通所サービスで窒息、緊急対応の遅れで提訴される

 昨日に引き続き、介護事故について。神戸新聞デイサービスで窒息 男性が医療法人提訴へ 神戸より。

デイサービスで窒息 男性が医療法人提訴へ 神戸 


 デイケアサービスの利用中に食事がのどにつまり障害が残ったのは、職員が安全保護義務を怠ったためとして、神戸市東灘区の男性(77)と妻(75)が、同市灘区の医療法人康雄会を相手に、慰謝料など約六千万円の損害賠償を求める訴訟を、近く神戸地裁に起こす。
 代理人によると、男性は、同法人が経営する同市東灘区の介護老人保健施設を利用。今年六月、デイケアサービスの一環として、約三十人の利用者とともに回転ずし店で食事をしていたが、イカのにぎりずしが誤って気管に入った。
 付き添っていた施設の職員が、異物除去の措置をとったが、男性に意識があったため、すぐに救急通報はしなかった。
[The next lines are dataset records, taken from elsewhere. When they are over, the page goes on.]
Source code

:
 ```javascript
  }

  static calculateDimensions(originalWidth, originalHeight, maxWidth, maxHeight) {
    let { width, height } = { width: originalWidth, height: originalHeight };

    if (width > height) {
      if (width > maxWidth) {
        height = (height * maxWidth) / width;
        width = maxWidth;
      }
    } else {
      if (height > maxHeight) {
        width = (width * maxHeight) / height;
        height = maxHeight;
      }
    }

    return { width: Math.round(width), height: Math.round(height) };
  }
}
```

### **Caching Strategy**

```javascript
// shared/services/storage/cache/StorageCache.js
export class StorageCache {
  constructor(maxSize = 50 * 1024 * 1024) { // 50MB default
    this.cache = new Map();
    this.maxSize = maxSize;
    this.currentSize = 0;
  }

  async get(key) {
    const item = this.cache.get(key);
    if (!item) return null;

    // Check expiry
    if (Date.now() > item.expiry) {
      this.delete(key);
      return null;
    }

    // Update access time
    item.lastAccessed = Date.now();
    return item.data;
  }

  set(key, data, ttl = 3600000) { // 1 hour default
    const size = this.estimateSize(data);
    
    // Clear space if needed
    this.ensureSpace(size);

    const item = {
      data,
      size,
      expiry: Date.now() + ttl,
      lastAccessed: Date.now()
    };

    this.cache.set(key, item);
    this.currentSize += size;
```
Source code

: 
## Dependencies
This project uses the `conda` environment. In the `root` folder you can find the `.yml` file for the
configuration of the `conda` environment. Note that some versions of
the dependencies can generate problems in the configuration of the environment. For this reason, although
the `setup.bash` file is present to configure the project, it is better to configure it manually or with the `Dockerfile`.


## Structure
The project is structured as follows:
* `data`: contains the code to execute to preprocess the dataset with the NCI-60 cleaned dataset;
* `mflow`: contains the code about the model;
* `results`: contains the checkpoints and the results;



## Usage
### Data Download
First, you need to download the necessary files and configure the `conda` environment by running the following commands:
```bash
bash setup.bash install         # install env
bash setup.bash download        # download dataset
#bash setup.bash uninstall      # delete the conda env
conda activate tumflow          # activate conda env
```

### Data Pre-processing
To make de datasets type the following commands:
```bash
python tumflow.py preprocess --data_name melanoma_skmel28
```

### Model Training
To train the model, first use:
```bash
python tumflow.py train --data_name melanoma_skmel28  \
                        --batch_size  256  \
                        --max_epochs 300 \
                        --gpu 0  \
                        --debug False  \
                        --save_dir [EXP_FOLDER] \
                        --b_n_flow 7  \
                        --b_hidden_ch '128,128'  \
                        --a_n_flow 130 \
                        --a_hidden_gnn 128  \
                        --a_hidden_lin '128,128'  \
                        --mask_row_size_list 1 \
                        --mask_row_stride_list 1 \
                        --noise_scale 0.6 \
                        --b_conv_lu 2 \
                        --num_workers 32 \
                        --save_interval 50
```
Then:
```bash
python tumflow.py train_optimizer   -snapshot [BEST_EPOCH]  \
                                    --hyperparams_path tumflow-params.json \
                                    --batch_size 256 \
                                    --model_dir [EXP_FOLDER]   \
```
ところが約十分後に男性の心肺が停止。その十分後に駆け付けた救急隊員が気道を確保し、男性は心拍再開したが、低酸素性脳症で機能障害が生じ、現在も寝たきりの状態となっている。
 代理人らは「介護従事者として、早期に窒息を発見し、即座に救急通報するのは当然の義務。六人の職員が付き添いながら、呼吸の有無の確認を怠り、通報をせずに異物除去の作業を続けたことは重大な過失にあたる」と主張している。
(10/18 10:20)


 食事会で外出し回転ずしを食べている最中に事故は起こった。通所サービスを利用しているような高齢要介護者の場合、嚥下機能は正常だったのかどうかということが問題になる。窒息を起こしたのは、すしネタの中でも、咀嚼が困難なイカである。店の従業員とも相談し、食べにくいネタはあらかじめ提供しないという準備も必要だったのではないか。
 今回、訴訟となった理由は、窒息事故を起こしたことではない。緊急時の対応の遅れ、すぐに救急車を呼ばなかったことを非難されている。事故が起こってから救急隊到着まで20分かかっている。心配停止までの10分間の間にバイタルサイン(血圧、脈拍、呼吸数、酸素飽和度)がとられているかどうか不明である。老健施設の通所であり、看護職かリハ専門職がついていたと推測するが、記事では詳しくは触れられていない。


 先日のエントリー、福岡市の高齢者施設、介護事故での死亡率35.4%でも触れたが、介護事故の中で誤嚥・誤飲は少なくない比率を占めている。食事中の誤嚥・窒息対策は死亡事故につながる重大事故である。介護施設において最も対策を強化する必要がある課題である。